The first large-scale offshore wind farm in the United States may use the largest wind turbine in the world. Here are a few ways to think about what all that might mean.
The developers of the Vineyard Wind project off Massachusetts have just announced that they’ll be using GE wind turbines—specifically, the GE Haliade-X. That turbine recently got a capacity upgrade, from a world-leading 12 megawatts (MW) to a world-leading-by-even-more 13 MW.
Those developments got me thinking about both the turbine and the project.
More power, more energy, more impressive
First, the turbine:
- More power – A 13 MW turbine would be 37% more powerful than the 9.5 MW turbine that the Vineyard Wind project might have used (the first of which got deployed earlier this year in Europe), and more than double the 6 MW turbines installed off Block Island, RI, several years ago, and off Virginia earlier this year.
- Greater yield – 13 MW means that a turbine going full out could produce 312 megawatt-hours (MWh) in a day (and indeed that’s what the prototype, installed in the Dutch city of Rotterdam, has just done, according to GE). That’s 8% more power than the record set not long ago by the 12 MW version.
- Long blades – At 107 meters, each blade of the 12 or 13 MW turbine (they’re the same size) is long enough to stretch on a football (American football) field from one goalpost to just shy of the other.
A home’s daily energy in 7 seconds
Hearing that 312 MWh number got me thinking about how much electricity the average home uses in these parts, and wondering how it compared. So I did the math: At full power, a turbine that size could cover a whole household’s daily electricity needs in under 7 seconds.
Sure, not every day is that windy, you’d lose some energy transmitting it from the turbine to the home, and you’d need storage to use it the other 86,393 seconds of the day. (So I wouldn’t recommend this approach for DIY home power…)
But still: 7 seconds.
The manufacturer itself offers another way to make the comparison between turbine and home: A single spin of the turbine, says GE, “could power a UK household for more than 2 days”. While specifying “UK” is important, because of their lower per-home electricity use, the math still works out to a single spin of the blades generating enough energy for a day for the average home in at least the 10 or 12 most efficient states in the US.

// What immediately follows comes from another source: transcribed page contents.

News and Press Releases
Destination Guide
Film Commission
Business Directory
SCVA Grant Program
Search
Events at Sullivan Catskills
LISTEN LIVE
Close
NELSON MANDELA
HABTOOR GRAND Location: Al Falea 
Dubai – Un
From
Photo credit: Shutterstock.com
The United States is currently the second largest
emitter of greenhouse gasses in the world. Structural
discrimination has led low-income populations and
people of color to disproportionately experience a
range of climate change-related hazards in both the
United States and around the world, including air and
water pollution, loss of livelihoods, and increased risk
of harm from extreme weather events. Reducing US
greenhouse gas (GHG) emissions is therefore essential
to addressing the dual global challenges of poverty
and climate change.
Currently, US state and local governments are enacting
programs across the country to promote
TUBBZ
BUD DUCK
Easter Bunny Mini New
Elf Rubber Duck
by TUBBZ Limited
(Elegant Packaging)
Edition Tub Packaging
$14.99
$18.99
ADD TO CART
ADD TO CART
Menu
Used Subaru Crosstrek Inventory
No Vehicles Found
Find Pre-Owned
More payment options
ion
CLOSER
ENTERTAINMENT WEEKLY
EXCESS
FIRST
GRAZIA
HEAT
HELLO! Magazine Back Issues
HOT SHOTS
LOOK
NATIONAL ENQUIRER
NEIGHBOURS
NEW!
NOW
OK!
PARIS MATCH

Fewer turbines, fewer foundations, less area
Second, the project perspective. Upgrading to a turbine that size has a few important implications:
- Fewer turbines – That math is pretty simple: An 800 MW project would need 84 of the 9.5 MW turbines (or 133 6 MW turbines). If the project ends up with a 13 MW model, the turbine count can drop to 62.

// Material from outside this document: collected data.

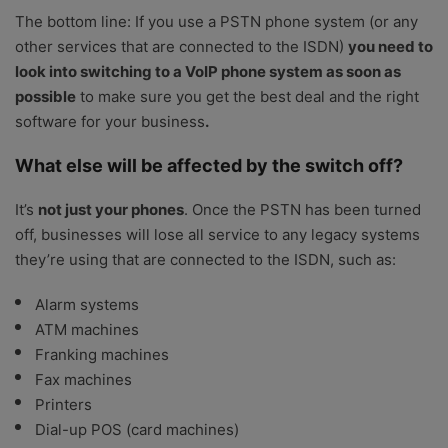
The bottom line: If you use a PSTN phone system (or any
other services that are connected to the ISDN)
you need to
look into switching to a VoIP phone system as soon as
possible
to make sure you get the best deal and the right
software for your business
.
What else will be affected by the switch off?
It’s
not just your phones
. Once the PSTN has been turned
off, businesses will lose all service to any legacy systems
they’re using that are connected to the ISDN, such as:
Alarm systems
ATM machines
Franking machines
Fax machines
Printers
Dial-up POS (card machines)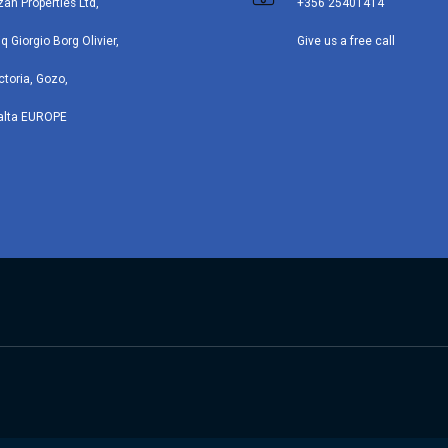
zan Properties Ltd,
+356 25401414
iq Giorgio Borg Olivier,
Give us a free call
ctoria, Gozo,
alta EUROPE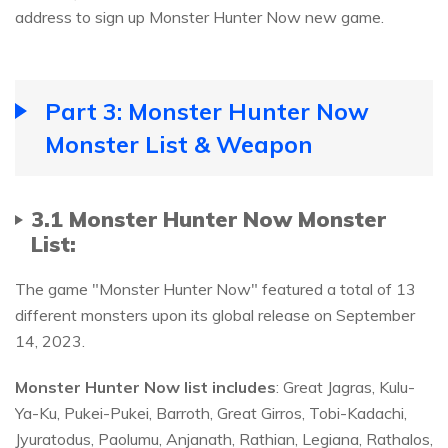
address to sign up Monster Hunter Now new game.
Part 3: Monster Hunter Now
Monster List & Weapon
3.1 Monster Hunter Now Monster
List:
The game "Monster Hunter Now" featured a total of 13
different monsters upon its global release on September
14, 2023.
Monster Hunter Now
list
includes
: Great Jagras, Kulu-
Ya-Ku, Pukei-Pukei, Barroth, Great Girros, Tobi-Kadachi,
Jyuratodus, Paolumu, Anjanath, Rathian, Legiana, Rathalos,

- Fewer installations – Fewer turbines mean commensurately fewer turbine sites, fewer foundations, and less of everything that comes along with having to prepare and install them.
- Less area – And, if the turbines keep the same spacing—which would seem possible, since they and other developers had already agreed to a spacing of 1 by 1 nautical miles, more than the turbines required—that could allow the project to fit in less area, with a footprint potentially a quarter smaller. That might also mean shorter cabling connecting it all.
Even in this troubled year, I’ve seen a lot of cool stats about clean energy momentum—new technology, new records, even better economics. But even within that august body of news, these developments are noteworthy.
Next steps for making it happen include the Vineyard Wind project getting through the federal permitting process. Included in this week’s announcement was a statement that they’re pausing things at their end, to “allow the project team to conduct a final technical review” associated with the turbine upgrade. But that pause should be brief, and the project is still aiming to start the clean electricity flowing in 2023.
In the meantime, visualize turbine blades spinning, and count to 7.